No one transfer has quite summed up the excess of the flawed approach to the transfer market during the Kenny Dalglish and Damien Comolli reign than Stewart Downing and under a new manager, he has a point to prove all over again in what must represent a make or break season for him at the club.
Liverpool paid a whopping £20m fee for him to Aston Villa last summer, seemingly because the club had already sold Ashley Young to Manchester United for £17m and were reluctant to part ways with both wingers in one transfer window, but as ever, money talks and the club got their man.
Out of all the big-money moves given the green light by Dalglish during his 18-month spell in charge, none have disappointed more than Downing. Andy Carroll arrived with the huge fee of £35m, but he still retains the faith of a large majority of the Anfield faithful for the simple reason that when he’s fit and on form, he can be a truly terrifying presence up front, capable of battering the opposition’s defence into submission and his form picked up towards the end of last season as he scored in both the FA Cup semi-final and final against Everton and Chelsea while dismantling John Terry in the league game at Anfield.
Jordan Henderson could still be some player and he’d burdened by expectations of what he should be rather than an accurate assessment of the player he is – quietly efficient, composed and above all, a player that keeps the game simple. Downing, however, came to the club with an already established reputation and at 27 years of age, without much room to manoeuvre in terms of future improvement or sell-on value. He was purchased off the back of a successful season for Villa during which he scored seven goals from midfield and displayed a maturity to his game, often finding himself starting in the middle of midfield. He was signed to provide the manager with more options in midfield, but his poor form only succeeded in causing headaches
Liverpool paid hugely over the odds for him simply because Aston Villa themselves did when they forked out £12m for him from Middlesbrough back in 2009-10. If we’re being honest, that’s about the maximum that you should ever play for someone of Downing’s quality, but when you factor in the English premium that you inevitably pay and the fact that he had improved markedly at Villa Park, then you are left with an inflated price that he was always going to struggle to justify.
I’ll set my stall out now, I’m a Downing sceptic – it’s not that I don’t believe he doesn’t exist (if only), but I’ve never been privy to his supposed powers. Of course, he can whip a decent ball in at pace from time to time, but he’s always looked as if he’s never quite had the pace to trouble a quality full-back, nor the trickery or guile to beat them on the inside.
At Liverpool last term, he could regularly be found guilty or narrowing the midfield, with a reluctance to take on and try and beat his man, while Jose Enrique at left-back was quicker with the ball than he was without it. He completed a pretty rotten 0.6 dribbles per match and failed to register a single assist or goal in 36 league appearances, 28 of which he started. Just to compare, Ashley Young, who enjoyed a similar move to a bigger club and who struggled after a bright start, completed 0.9 dribbles per match and finished the campaign with six league goals and seven assists from 19 starts and six substitute appearances.

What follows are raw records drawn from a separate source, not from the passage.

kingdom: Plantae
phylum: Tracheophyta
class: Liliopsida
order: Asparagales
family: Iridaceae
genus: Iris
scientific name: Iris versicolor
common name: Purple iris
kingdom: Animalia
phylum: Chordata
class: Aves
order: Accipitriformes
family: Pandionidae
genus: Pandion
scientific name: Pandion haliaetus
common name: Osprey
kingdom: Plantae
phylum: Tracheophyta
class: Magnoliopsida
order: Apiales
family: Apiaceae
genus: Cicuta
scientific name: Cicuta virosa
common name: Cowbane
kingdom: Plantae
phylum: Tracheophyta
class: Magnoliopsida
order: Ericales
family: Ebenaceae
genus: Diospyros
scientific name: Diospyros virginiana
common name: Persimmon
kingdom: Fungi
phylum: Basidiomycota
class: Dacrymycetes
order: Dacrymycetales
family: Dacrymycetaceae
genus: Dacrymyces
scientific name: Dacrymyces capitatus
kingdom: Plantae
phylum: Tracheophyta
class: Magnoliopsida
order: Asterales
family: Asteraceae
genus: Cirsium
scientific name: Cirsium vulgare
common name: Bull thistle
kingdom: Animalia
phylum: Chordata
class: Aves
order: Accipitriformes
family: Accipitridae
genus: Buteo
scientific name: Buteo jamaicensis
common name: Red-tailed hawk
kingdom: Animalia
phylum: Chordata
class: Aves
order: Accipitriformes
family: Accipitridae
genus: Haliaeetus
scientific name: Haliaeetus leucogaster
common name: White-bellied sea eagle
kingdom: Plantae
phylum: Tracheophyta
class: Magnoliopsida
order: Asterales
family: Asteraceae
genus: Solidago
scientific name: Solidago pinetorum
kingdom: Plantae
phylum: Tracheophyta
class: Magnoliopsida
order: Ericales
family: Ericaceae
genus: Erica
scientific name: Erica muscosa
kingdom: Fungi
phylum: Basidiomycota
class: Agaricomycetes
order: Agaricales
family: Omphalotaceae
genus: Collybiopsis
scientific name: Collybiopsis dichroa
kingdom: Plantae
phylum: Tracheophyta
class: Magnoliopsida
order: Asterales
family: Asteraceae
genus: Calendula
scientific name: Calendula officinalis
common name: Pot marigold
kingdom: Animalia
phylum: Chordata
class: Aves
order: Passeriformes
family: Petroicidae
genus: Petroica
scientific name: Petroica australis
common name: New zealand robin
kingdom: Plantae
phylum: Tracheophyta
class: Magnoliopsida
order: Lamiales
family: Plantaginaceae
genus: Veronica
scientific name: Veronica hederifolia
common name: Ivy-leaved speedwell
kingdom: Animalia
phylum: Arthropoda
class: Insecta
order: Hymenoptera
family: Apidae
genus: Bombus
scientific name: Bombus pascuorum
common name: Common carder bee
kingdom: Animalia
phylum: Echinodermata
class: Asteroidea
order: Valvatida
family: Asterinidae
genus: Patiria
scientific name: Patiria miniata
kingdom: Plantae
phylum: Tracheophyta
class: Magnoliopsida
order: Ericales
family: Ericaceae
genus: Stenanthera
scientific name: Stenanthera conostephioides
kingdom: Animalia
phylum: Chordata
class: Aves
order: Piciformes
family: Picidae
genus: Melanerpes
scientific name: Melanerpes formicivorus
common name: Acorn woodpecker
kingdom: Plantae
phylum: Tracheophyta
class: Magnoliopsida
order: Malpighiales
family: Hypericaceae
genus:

Downing struck the only goal of the game during the side’s narrow 1-0 victory over FC Gomel in the Europa League last week in what was a fairly anonymous performance aside from that. He was used on both flanks during the match as Rodgers went with his preferred 4-3-3 system, with Joe Cole, then Raheem Sterling being used on the other side. New signing Fabio Borini often cut an isolated figure up front at times as the side struggled for match fitness against opponents already well into their league season.
Nonetheless, given that Craig Bellamy looks to be on his way out of the club to Cardiff, Maxi Rodriguez and Dirk Kuyt have already left and that Rodgers has a limited transfer budget, Downing could be set to be handed a key role over the coming season, as one of the more senior members of a fairly young squad.
It looks as if Rodgers is aiming to make his mark at the club, bringing an end to the English contingent’s privileged positions in the dressing room; they are no longer guaranteed a first-team place merely due to the nature of their hefty fee. Andy Carroll has already tasted the sharp end of the stick and unless he starts to perform, so will Downing.
Downing has always looked as if he struggles to cope with the pressure of playing for a big side – he has for Liverpool so far and in the majority of his 34 appearances for England since making his debut back in 2005. However, as a big fish in a small pond, he can often be seen to perform above expectations, like he did at Boro and Villa and with Anfield becoming a smaller pond than in years gone by, now is the time for him to step up. Another failure like last season will see him marginalised – fool me once, shame on you, fool me twice, shame on me.